# Bastis 1st Clutch



## jeffr (May 15, 2009)

I found these when I was feeding this morning. The male has been calling since November. 9 eggs total


----------



## Philsuma (Jul 18, 2006)

very Nice !


----------



## Julio (Oct 8, 2007)

congrats, looks like they been there a few days since they are already developing.


----------



## jeffr (May 15, 2009)

Thanks guys. That was a new leaf so its been curled. It just started opening up which is probably why I didn't see them. Well we'll see how these guys do


----------



## BBoyette (Mar 9, 2009)

Congrats, I can remember when my basti's layed their first clutch for me like it was yesterday. GL with them! Keep us updated.


----------



## jeffr (May 15, 2009)

Some development over the last few days


----------



## jeffr (May 15, 2009)

I guess you can chalk it up to inexperience or bad parenting but none of the tads were transported. I think 1 tad made it to a brom but that was because he kind of fell in it.


----------



## Arrynia (Dec 27, 2009)

What a bummer!


----------



## jeffr (May 15, 2009)

Yeah. With egg feeders you're at the mercy of the parents


----------



## nathan (Jul 24, 2009)

Well hopefully they learn and the second clutch does better.

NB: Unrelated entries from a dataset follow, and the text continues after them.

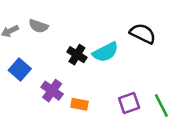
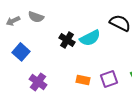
purple cross: (52, 91) -> (38, 82), moved
orange rectangle: (79, 104) -> (83, 80), moved

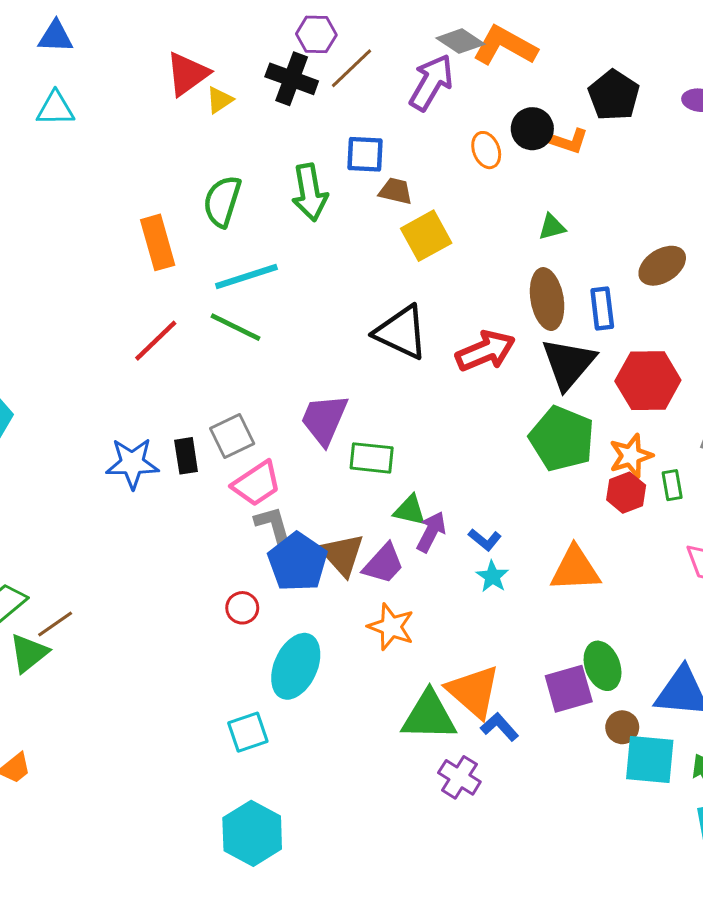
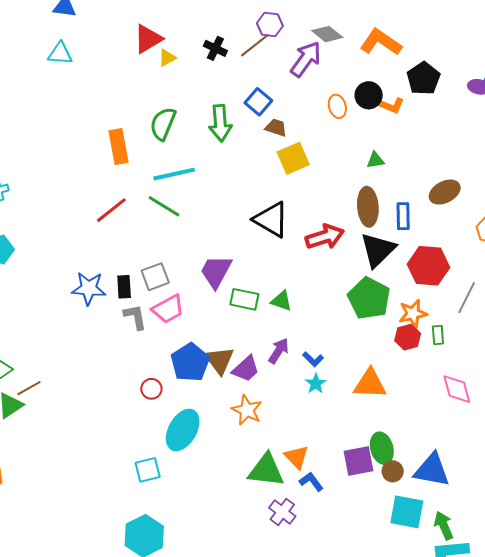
purple hexagon: (316, 34) -> (270, 24), moved
orange L-shape: (505, 46) -> (381, 42), moved
black cross: (292, 79) -> (215, 48), size x0.7
blue square: (365, 154) -> (258, 102), turned 32
green triangle: (410, 510) -> (281, 301), moved
gray L-shape: (273, 525) -> (135, 317), moved
orange triangle: (474, 691) -> (297, 457), size x0.7
brown circle: (622, 727) -> (393, 471), moved

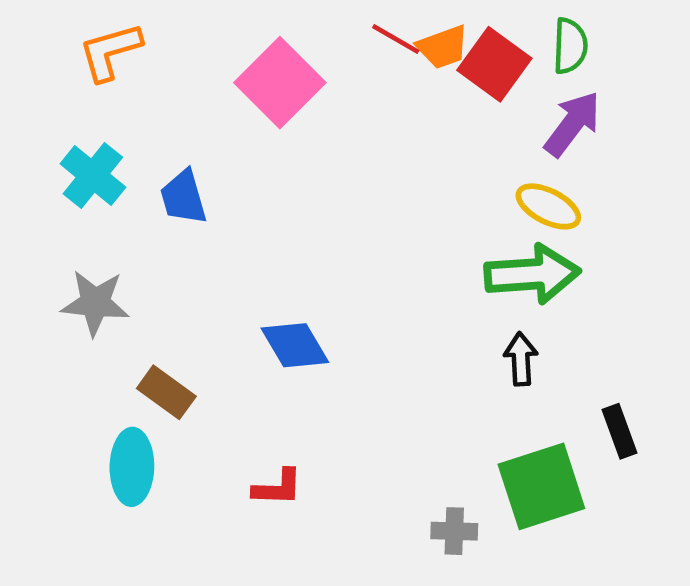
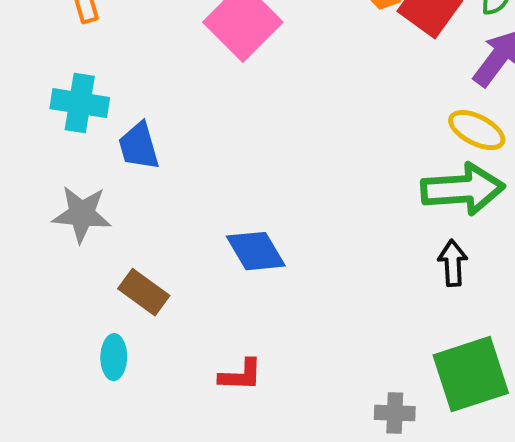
cyan cross: (93, 176) -> (80, 103), turned -30
blue trapezoid: (184, 197) -> (139, 146), moved
cyan ellipse: (132, 467) -> (114, 357), size x0.7

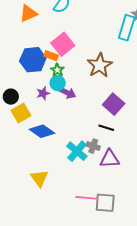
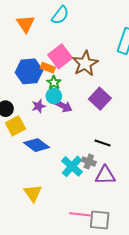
orange triangle: (28, 13) -> (26, 24), turned -42
brown star: (100, 65) -> (85, 63), moved
purple square: (114, 104) -> (100, 99), moved

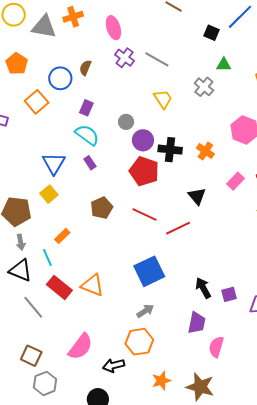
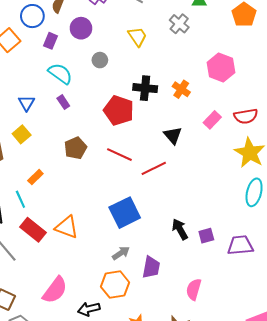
purple rectangle: (86, 108) -> (50, 41), moved
purple circle: (143, 140) -> (81, 28), moved
blue triangle: (54, 163) -> (26, 103), size x0.7
purple trapezoid: (197, 323) -> (151, 267), moved

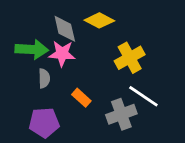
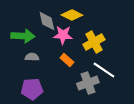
pink star: (62, 54) -> (63, 35), moved
gray semicircle: (44, 78) -> (32, 57), turned -88
orange rectangle: (81, 98) -> (67, 60), moved

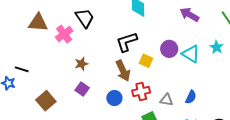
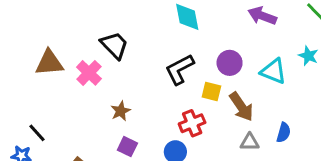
purple circle: (169, 49) -> (230, 63), moved
black line: (22, 69) -> (37, 133), turned 40
brown arrow: (123, 71) -> (241, 107), moved
red cross: (141, 91) -> (192, 123), moved

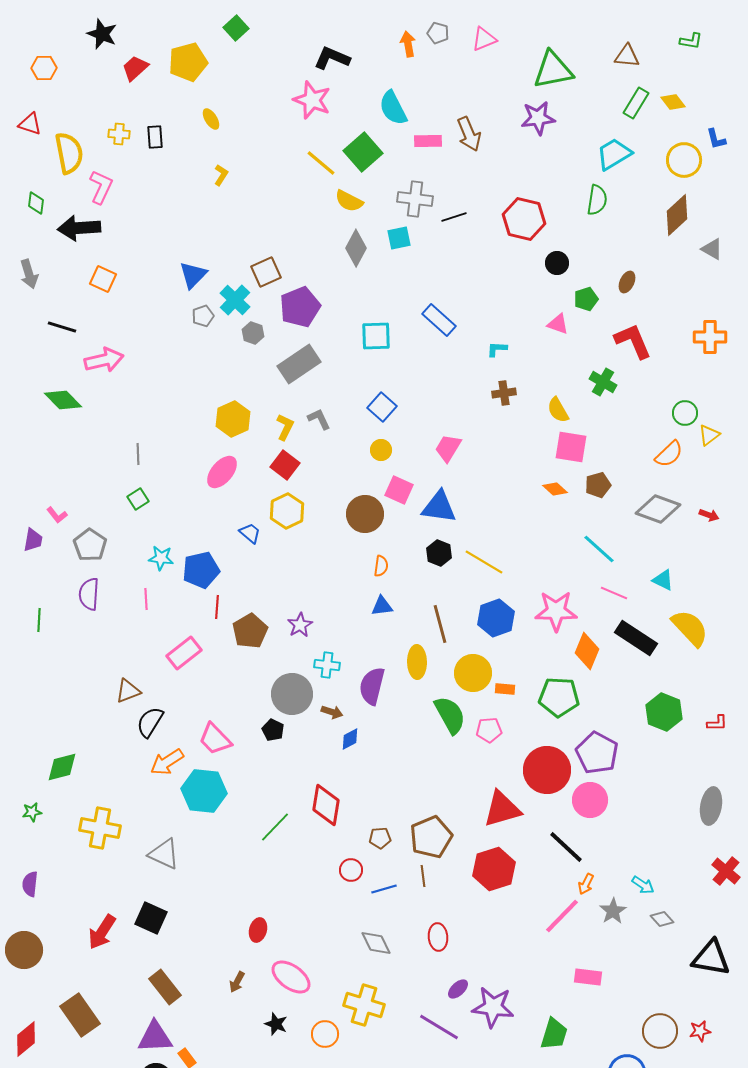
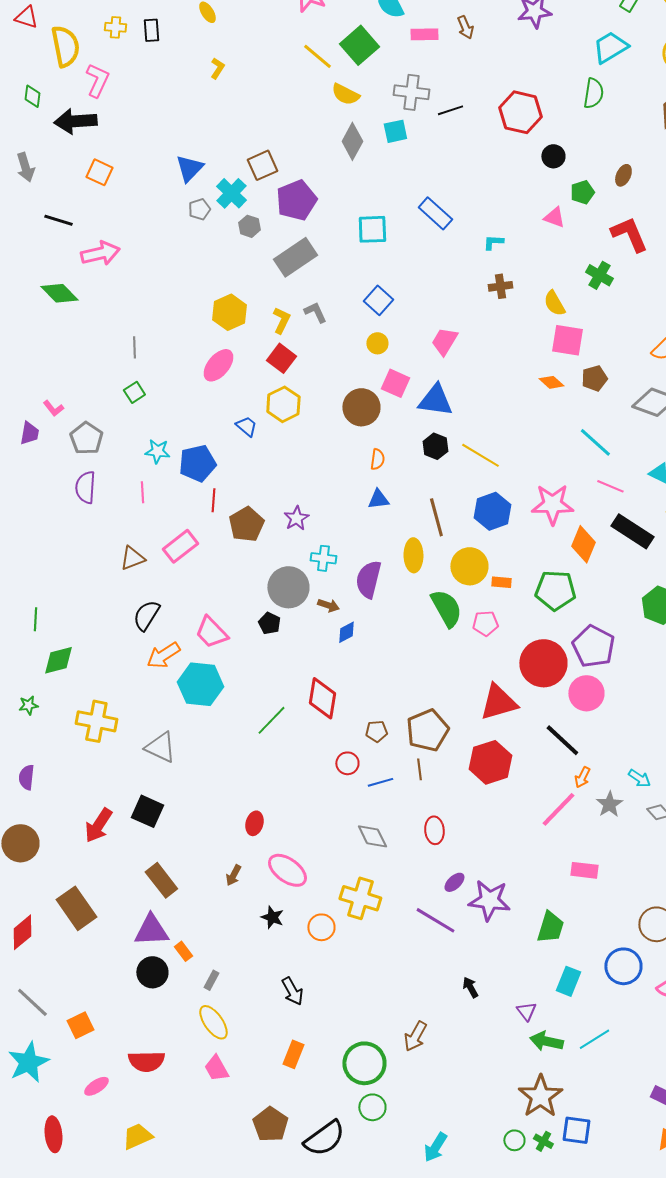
brown arrow: (469, 134) -> (465, 27), size x0.7
green line: (39, 620) -> (35, 619), moved
brown triangle: (128, 691) -> (132, 558), moved

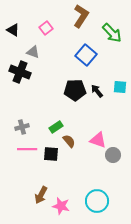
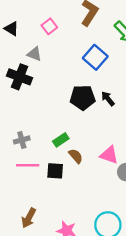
brown arrow: (41, 195) -> (29, 218), moved

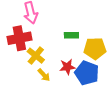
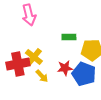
red cross: (19, 38) -> (18, 64), moved

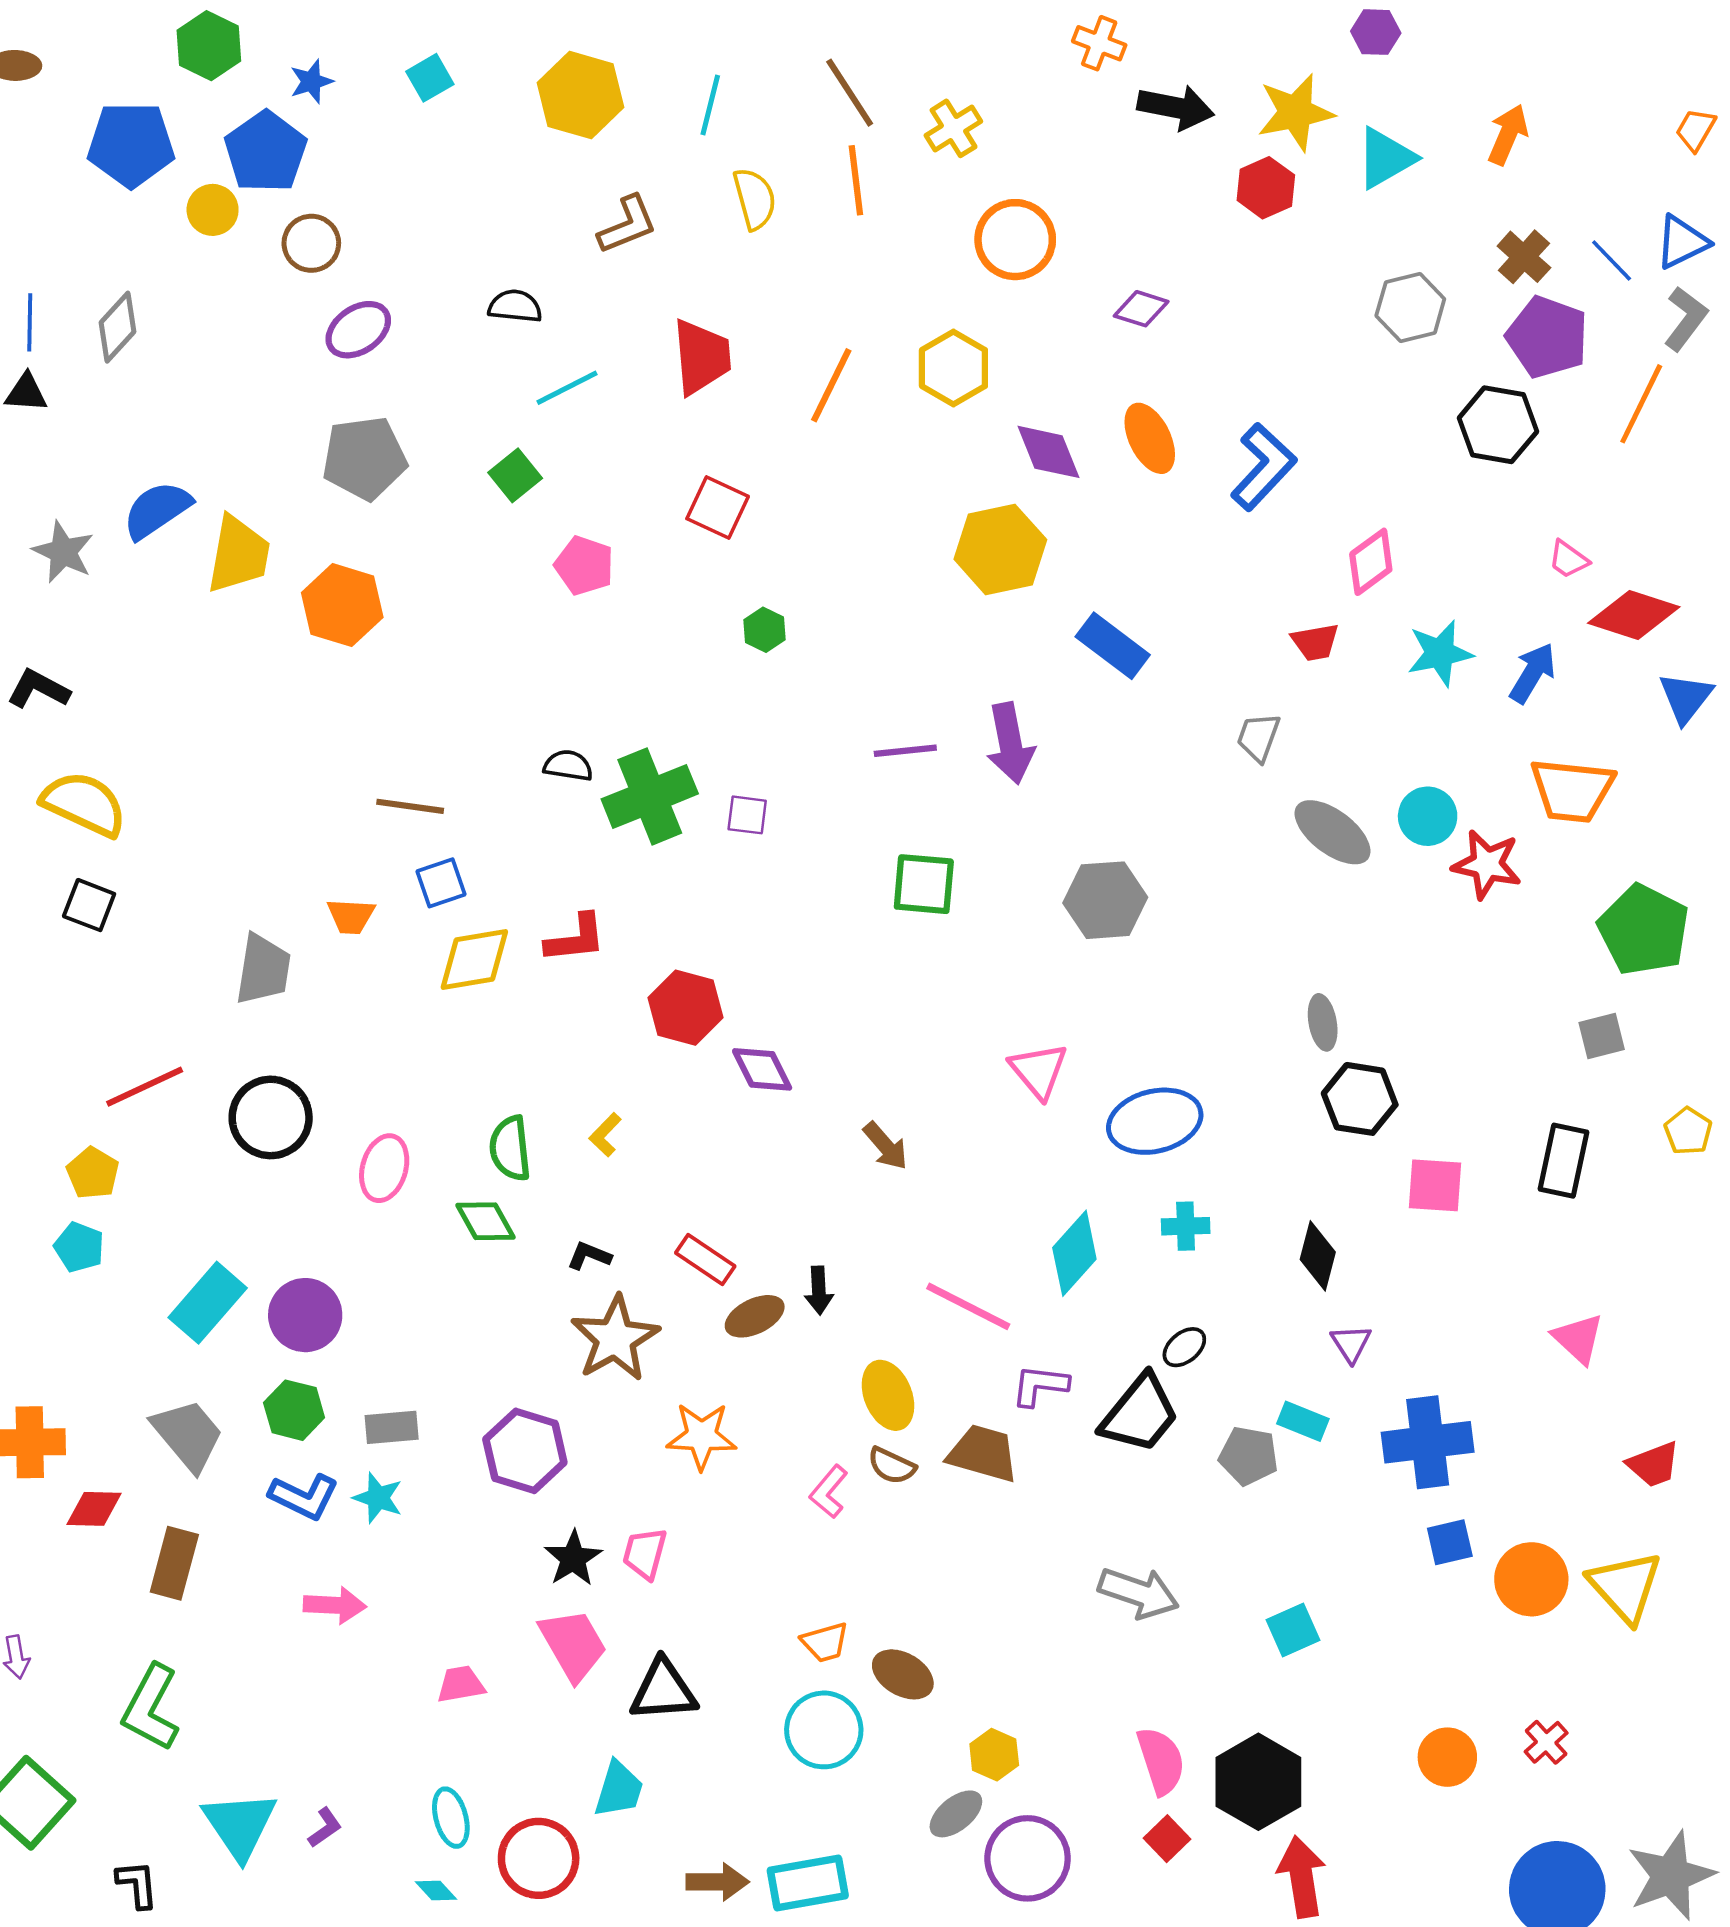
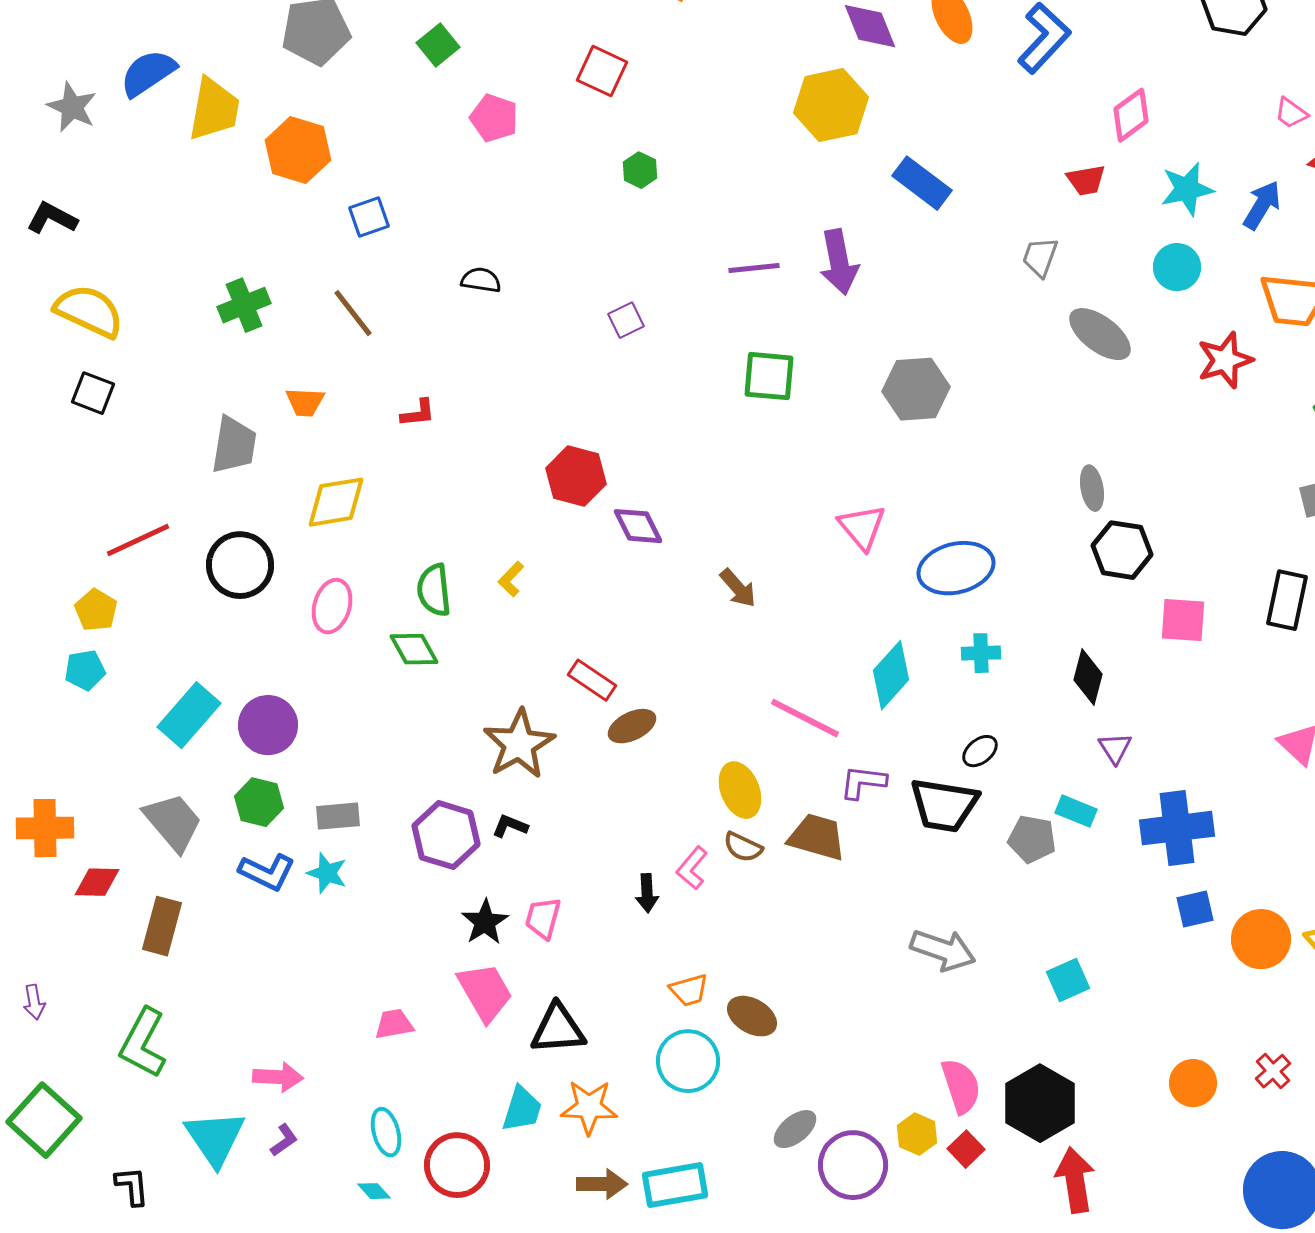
green cross: (650, 796) -> (244, 305), moved, size x0.7
brown line: (410, 806) -> (353, 313), turned 44
purple square: (747, 815) -> (626, 320), turned -33
cyan circle: (1428, 816) -> (1177, 267), moved
red star: (1487, 864) -> (1225, 360), turned -30
blue square: (441, 883) -> (369, 217), moved
red L-shape: (576, 938) -> (418, 413), moved, size x0.7
yellow diamond: (474, 959) -> (336, 502), moved
cyan pentagon: (79, 1247) -> (85, 670), turned -30
black L-shape: (589, 1256) -> (510, 826), moved
black arrow: (819, 1290) -> (647, 893), moved
black trapezoid: (1140, 1414) -> (944, 805), turned 60
orange star: (702, 1436) -> (589, 1107), moved
pink arrow: (335, 1605) -> (278, 1077), moved
yellow hexagon: (994, 1755) -> (917, 1134), moved

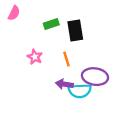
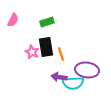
pink semicircle: (14, 13) -> (13, 20), moved
black rectangle: (75, 31) -> (46, 47), moved

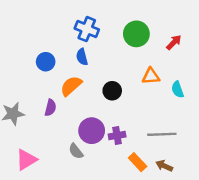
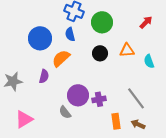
green circle: (136, 34) -> (102, 22), moved
blue circle: (46, 62) -> (40, 38), size x1.5
black circle: (112, 91) -> (100, 53), moved
gray line: (162, 134) -> (136, 98), turned 55
orange rectangle: (138, 162) -> (116, 121), turned 35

Happens with a lot of first time parents. Even us humans. Think of how the first born is raised and treated differently then the rest . . .

Anyways good luck with future clutches !


----------



## jeffr (May 15, 2009)

Yeah, it was just that helpless feeling watching the tads flop around on the leaf. I tried my best to mist them often to keep them moist. I have 2 females in there. I figured if one didn't the other would, but my male was chasing her around for sloppy seconds 




nathan said:


> Well hopefully they learn and the second clutch does better.
> 
> Happens with a lot of first time parents. Even us humans. Think of how the first born is raised and treated differently then the rest . . .
> 
> Anyways good luck with future clutches !


----------



## PumilioTurkey (Feb 25, 2010)

how old are your bastimentos?


----------



## jeffr (May 15, 2009)

PumilioTurkey said:


> how old are your bastimentos?


I little over a year


----------



## jeffr (May 15, 2009)

So I am doing my monthly springtail seeding and I see a little orange thing on the bottom of my viv. I look in and its a froglet!! He wasn't moving so I am thinking oh crap he's dead. I go to reach in to see if he was and he took off!! I couldn't tell if he had SLS but the way he bolted he might be ok


----------



## Julio (Oct 8, 2007)

Congrats, i am sure there is prob 1 or 2 more in there.


----------



## jeffr (May 15, 2009)

There were actually 3 total the one I first saw does have SLS. I pulled him out. He's in a shoebox. He has to go down. There's another that is fine, and 1 more thats hard to tell. I would say 50/50. I tried catching him to get a better look, but he was way too fast and is hiding in a piece of driftwood. They're in a fish tank and its tough to catch them

**Note to self; no more Pumilios in fish tanks


----------



## slipperheads (Oct 17, 2007)

Exo-Terras for the win, they will never escape the reach


----------